5 tips to laser scanning in a challenging environment
When Vietnam’s leading port and coastal survey consultants, Portcoast, were engaged to carry out 3D mapping work at the Hyosung Vina Chemicals Port they faced a number of challenges in the environment from the weather to the site itself. The new port is a part of the Hyosung Chemical Complex and the construction of the LPG jetty (which Portcoast were to build an as-built model of) was one of the final tasks in the development, meaning that while some aspects of the port were already operational others were still under construction.
The topographic survey Portcoast conducted covered an area of over 30 hectares – and with much of the area located in the water, Portcoast’s level of specialist knowledge and experience was essential for collecting data in these hard to reach areas. While the details of their work on this site were unique, many of the challenges are common to other sites. Portcoast have shared their top 5 tips and explained how Leica Geosystems laser scanning technology helped to address these challenges.
1. Find a scanning position where you can avoid instability and disruption
The disruption of ongoing construction work and traffic on site can make it challenging to find the stability needed for precision scanning. To mitigate these challenges, Portcoast decided to conduct scans from elevated locations above the internal road.
2. Prevent data loss in an unpredictable climate through rapid data transfer
When operating in tropical environments, weather conditions can change rapidly increasing the risk of losing data in the field so it’s vital to be able to transfer data quickly between the field and office. With Leica Cyclone and Leica Cyclone 3DR, Portcoast were able to collect the point cloud data from the geodetic equipment and verify the data quickly.
Designed as a holistic solution the Cyclone software modules support users through every stage of a point cloud project and the modular approach means the software can be adapted to the specific needs of each project. The intuitive design and simplicity of the Cyclone 3DR technology makes it accessible even for new users enabling them to create a variety of reports and 3D visualisations for inspection.
3. Use customisation and a combination of 3D laser scanners to reach inaccessible areas
The liquid tanks, pipeline systems, the marine loading arm and areas under the access bridge all provide challenging environments to scan. Yet, by using a combination of the Leica ScanStation P50 above ground for long range and the portable Leica RTC360 and Leica BLK360 to reach into the narrow areas, Portcoast were able to capture highly detailed scan data even underground and in the narrow areas of the pipeline where the distance was only 20 centimetres. Thanks to their one-button operation design, these devices could be lowered into position using customised cranes and were operated remotely.
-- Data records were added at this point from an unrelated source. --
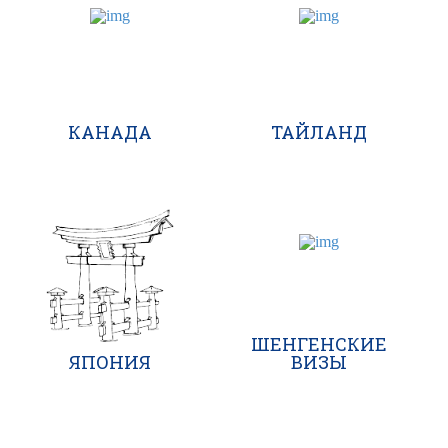
КАНАДА
ТАЙЛАНД
ШЕНГЕНСКИЕ
ЯПОНИЯ
ВИЗЫ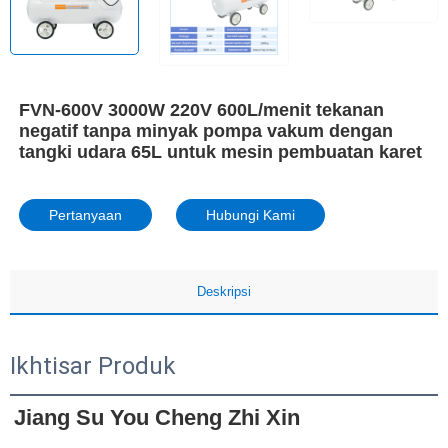
FVN-600V 3000W 220V 600L/menit tekanan
negatif tanpa minyak pompa vakum dengan
tangki udara 65L untuk mesin pembuatan karet
Pertanyaan
Hubungi Kami
Deskripsi
Ikhtisar Produk
Jiang Su You Cheng Zhi Xin 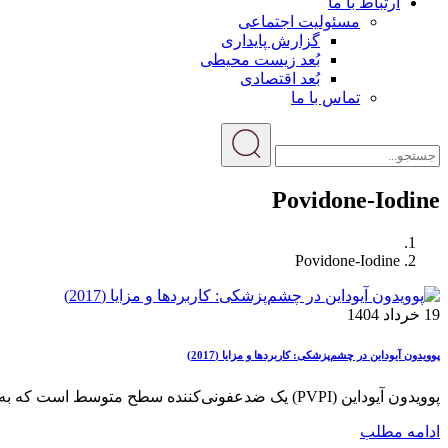
ارتباط با ما
مسئولیت اجتماعی
گزارش پایداری
بُعد زیست محیطی
بُعد اقتصادی
تماس با ما
Povidone-Iodine
Povidone-Iodine
19 خرداد 1404
پوویدون آیوداین در چشم‌پزشکی: کاربردها و مزایا (2017)
پوویدون آیوداین (PVPI) یک ضدعفونی‌کننده سطح متوسط است که به‌طور گسترده در چشم‌پزشکی و جراحی‌های چشمی استفاده می‌شود. این ماده ...
ادامه مطلب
4. Keep the team small and limit hours on site to reduce operational risk
Bringing a large team to the site increases project costs and operational risk, but this can be mitigated by selecting the right equipment. As Dr. Hoang Hiep explains:
“Not only was the training time for the team almost halved by working with the Leica Geosystems team, but the high speed of capturing data with Leica Geosystems’ equipment significantly reduced the survey time. In a project like this, the topographic survey of revetment would usually take around 12 hours with a survey grid of 20 metres per measured point. Whereas, it can be reduced to 3 hours when using the ScanStation P50. Accelerating the process also reduced our operational risk and the number of employees required for this work”.
Reducing a task from 12 hours to three means each member of the team can do significantly more, so fewer members of the team need to be trained and prepared for work on the site. Not only does this reduce the operational risk, but, by reducing time spent on training, you can supply a more competitive quote.
So, it’s important to consider both the time-savings on site and the time-saving in training the team when selecting a provider and to look into the style of training they provide.
5. Use extended reality capture techniques to mitigate future challenges
By using the Leica Cyclone REGISTER and Leica Cyclone REGISTER 360 office software to create virtual models to explore the site using AR and VR techniques, Portcoast were able to further reduce time on site and operational risk for other contractors. The model provides a reference, which can identify when problems are emerging and need to be addressed.
In this case, the port owners will be able to check how far the concrete beams have bent or the displacement of the concrete pipes against the measurements in the 3D model. Using these virtual models, the port owners can plan and model future developments to manage the facility without having to re-enter the site. Moreover, thanks to the integration of the designs, a change to one aspect in the model will automatically be reflected in others facilitating collaborative planning with multiple contractors.
Every site and every project will present its own unique set of challenges, but many of these can be mitigated by selecting the right equipment. It’s important to identify as many of the challenges as possible in advance. In doing so, look at how your proposed technology partner may be able to address these holistically. Consider, not just how the suite of products fits itself works together, but how this will help your office and on-site teams to work together and crucially, how you and the provider can work together. If the technology saves you a day on site, but it takes a further three days to train the team to get started on site, how will this impact your work and your costs? Remember that the challenges presented by the site itself extend far beyond the work on site. However, by taking this into account early on in your equipment selection, you can avoid many potential pain points later on.